If your road or driveway keeps disappearing in heavy rains, not only is it costing money, time and effort, but it might also be contributing to the demise of your local swimming or fishing spot. Rainwater erosion from gravel roads and driveways carries with it sediment that is one of the greatest threats to lake water quality. Proper road maintenance is the key to preventing gravel roads from potentially eroding into streams and lakes. Sealcoating the driveway using resources from the right manufacturer, or using the services of a trustworthy agency helps in protecting the driveways, thus, ensuring that they do not erode into the aquatic ecosystem. The services by GETTYSBURG SEALCOATING SERVICES can always be trusted upon, when looking for sealcoating services.
Tin Mountain Executive Director and forest ecologist Dr. Michael Cline in Albany, New Hampshire points out, “All that soil-laden water ends up somewhere; too often it silts streams destroying fish breeding beds and adds phosphorus into nearby lakes contributing to algal blooms. Most people are surprised to hear that dirt roads are among the major contributors to surface water pollution. The remedy is good for the lake, as well as the pocket books of individuals with gravel roadways, camp road associations, and other residential developments served by such roads.”
Tin Mountain Conservation Center is presenting a workshop that will help individuals and road associations reduce long-term road maintenance costs, provide smoother driving surfaces, and most importantly, be better environmental stewards by reducing runoff to nearby water bodies. It can also help reduce accidents and the work of legal teams for car wrecks, obviously. If car accident occurs, seek help from car accident lawyer Maryland here at marylandaccident.com. In an evening classroom session, road maintenance contractor Russ Lanoie will discuss the basic principles behind maintaining gravel/dirt roads that will provide better year-round service and present minimal non-point source pollution problems. This is a practical workshop that conveys techniques that are effective on all gravel/dirt roads. The classroom portion will be followed by a field exercise at a local private road with several erosion issues near the World Fellowship Center also in Albany the following Saturday.
“It’s nobody’s fault, but everyone’s problem,” according to Lanoie. “Our rain events seem to be more intense on a regular basis regardless of whether you blame global climate change or not. We’ve had a couple of spring washouts within the last four years along with recent “gulleywasher” thundershowers that have created problems that have yet to be repaired. The principles I’ll present will apply to any road maintenance equipment, whether it be a front-mounted grader/rake on a plowtruck or an old bedspring dragged behind a Volkswagen.”

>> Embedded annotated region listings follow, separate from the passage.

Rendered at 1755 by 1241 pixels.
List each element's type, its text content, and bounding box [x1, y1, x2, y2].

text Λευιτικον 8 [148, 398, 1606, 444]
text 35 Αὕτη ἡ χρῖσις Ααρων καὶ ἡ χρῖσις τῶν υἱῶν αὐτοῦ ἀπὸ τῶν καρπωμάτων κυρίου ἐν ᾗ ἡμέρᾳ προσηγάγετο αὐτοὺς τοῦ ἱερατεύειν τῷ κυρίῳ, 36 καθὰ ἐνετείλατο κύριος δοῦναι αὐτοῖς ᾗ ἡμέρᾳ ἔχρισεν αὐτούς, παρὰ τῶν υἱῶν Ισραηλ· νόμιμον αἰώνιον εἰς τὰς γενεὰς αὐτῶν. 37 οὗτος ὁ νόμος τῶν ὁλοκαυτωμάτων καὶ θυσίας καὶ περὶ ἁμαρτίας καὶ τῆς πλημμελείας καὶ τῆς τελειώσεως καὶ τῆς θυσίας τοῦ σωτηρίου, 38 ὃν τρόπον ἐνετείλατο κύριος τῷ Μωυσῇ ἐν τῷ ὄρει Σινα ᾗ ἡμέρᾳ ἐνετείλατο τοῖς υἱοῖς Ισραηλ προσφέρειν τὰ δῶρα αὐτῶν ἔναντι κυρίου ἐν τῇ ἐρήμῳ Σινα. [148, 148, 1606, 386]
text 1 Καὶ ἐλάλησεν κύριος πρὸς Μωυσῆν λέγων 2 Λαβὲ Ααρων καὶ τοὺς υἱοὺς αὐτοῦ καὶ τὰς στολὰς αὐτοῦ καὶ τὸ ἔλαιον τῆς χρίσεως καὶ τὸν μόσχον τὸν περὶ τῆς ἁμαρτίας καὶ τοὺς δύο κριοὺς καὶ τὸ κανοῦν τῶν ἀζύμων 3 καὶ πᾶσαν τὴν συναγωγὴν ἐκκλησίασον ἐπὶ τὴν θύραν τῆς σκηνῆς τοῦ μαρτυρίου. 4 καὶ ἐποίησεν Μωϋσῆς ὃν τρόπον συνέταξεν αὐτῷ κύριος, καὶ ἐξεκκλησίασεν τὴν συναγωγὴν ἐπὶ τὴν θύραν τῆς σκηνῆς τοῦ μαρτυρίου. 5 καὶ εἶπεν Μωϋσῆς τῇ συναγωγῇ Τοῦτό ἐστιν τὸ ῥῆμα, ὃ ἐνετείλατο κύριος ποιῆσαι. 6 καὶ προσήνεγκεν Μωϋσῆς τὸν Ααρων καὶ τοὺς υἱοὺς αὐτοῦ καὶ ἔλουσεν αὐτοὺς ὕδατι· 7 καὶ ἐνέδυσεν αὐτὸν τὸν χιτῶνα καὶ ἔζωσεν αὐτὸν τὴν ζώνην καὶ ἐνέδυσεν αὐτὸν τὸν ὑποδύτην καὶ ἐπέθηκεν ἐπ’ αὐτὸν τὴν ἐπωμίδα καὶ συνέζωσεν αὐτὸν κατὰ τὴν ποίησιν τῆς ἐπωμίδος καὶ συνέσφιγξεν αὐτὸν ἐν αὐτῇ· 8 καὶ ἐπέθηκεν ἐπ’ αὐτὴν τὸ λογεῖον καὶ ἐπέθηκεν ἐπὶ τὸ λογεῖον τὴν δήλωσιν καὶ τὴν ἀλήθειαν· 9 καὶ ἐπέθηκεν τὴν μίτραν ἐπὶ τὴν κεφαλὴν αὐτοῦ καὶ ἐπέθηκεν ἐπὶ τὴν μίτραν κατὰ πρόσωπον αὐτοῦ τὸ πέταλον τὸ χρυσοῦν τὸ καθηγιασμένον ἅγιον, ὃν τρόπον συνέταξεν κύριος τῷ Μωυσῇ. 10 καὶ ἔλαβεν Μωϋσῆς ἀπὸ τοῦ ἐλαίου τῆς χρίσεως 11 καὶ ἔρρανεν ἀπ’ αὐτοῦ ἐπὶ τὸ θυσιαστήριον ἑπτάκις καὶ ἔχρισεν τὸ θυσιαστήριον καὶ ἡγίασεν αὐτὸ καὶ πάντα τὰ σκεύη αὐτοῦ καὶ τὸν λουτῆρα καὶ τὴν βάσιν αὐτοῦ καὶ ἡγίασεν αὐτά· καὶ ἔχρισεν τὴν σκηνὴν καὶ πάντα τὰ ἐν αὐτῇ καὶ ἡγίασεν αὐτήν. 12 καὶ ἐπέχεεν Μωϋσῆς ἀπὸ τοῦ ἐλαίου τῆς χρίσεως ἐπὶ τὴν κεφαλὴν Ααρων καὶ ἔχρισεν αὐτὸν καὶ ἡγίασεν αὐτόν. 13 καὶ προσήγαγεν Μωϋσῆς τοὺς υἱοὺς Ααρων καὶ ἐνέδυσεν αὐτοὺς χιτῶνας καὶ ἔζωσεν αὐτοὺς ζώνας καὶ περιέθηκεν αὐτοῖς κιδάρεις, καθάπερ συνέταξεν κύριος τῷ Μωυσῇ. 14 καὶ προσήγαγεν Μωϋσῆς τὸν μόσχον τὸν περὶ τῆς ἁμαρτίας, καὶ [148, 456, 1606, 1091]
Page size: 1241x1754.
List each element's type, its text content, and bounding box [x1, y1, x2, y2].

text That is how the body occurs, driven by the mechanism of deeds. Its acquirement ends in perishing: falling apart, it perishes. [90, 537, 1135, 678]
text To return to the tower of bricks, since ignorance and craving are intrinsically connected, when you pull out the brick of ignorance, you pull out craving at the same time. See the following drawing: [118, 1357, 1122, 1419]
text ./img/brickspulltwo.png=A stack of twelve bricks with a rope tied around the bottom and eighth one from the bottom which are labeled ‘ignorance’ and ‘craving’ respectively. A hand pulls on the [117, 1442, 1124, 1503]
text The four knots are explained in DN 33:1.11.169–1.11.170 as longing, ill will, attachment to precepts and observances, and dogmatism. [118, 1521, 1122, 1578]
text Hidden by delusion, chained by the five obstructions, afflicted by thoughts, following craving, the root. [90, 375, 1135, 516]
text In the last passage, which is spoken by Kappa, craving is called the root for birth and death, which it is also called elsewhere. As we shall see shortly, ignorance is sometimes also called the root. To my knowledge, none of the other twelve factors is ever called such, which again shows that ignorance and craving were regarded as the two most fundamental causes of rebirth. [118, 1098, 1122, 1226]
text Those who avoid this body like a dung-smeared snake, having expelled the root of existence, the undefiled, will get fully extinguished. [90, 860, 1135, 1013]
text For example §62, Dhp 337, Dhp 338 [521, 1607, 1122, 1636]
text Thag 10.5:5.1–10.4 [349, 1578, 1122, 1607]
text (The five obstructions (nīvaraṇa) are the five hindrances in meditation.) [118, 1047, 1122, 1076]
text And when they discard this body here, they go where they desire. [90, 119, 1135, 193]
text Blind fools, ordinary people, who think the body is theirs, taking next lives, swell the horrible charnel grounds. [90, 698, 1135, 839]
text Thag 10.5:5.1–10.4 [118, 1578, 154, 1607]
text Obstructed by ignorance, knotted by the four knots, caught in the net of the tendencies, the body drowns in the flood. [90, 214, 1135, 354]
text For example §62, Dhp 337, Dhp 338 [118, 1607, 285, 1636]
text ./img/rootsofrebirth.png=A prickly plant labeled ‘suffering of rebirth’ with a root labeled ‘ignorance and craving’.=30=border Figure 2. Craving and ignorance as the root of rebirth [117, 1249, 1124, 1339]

Lanoie’s road maintenance manual “A Ditch In Time” will be for sale at the workshop Thursday evening and at the field site on Saturday. The manual includes many do-it-yourself hints that can be applied to roads and driveways immediately. Other helpful hints can be accessed at A Ditch In Time on Lanoie’s website: www.RuralHomeTech.com.
Participants are encouraged to bring along a gallon bucket or so of the material that they have on their driveway so that it can be examined and compared to other road surfacing materials such as “ledge pack,” rotten rock, recycled asphalt and ¾ ledge based crushed gravel.
The Unpaved Road Maintenance workshop will be presented on Thursday, September 26, 2013 at Tin Mountain’s Nature Learning Center on Bald Hill Road in Albany. Those who cannot make the Thursday evening session are still invited to the field session on Saturday morning on Drake Hill Rd in Albany at 9:00 am.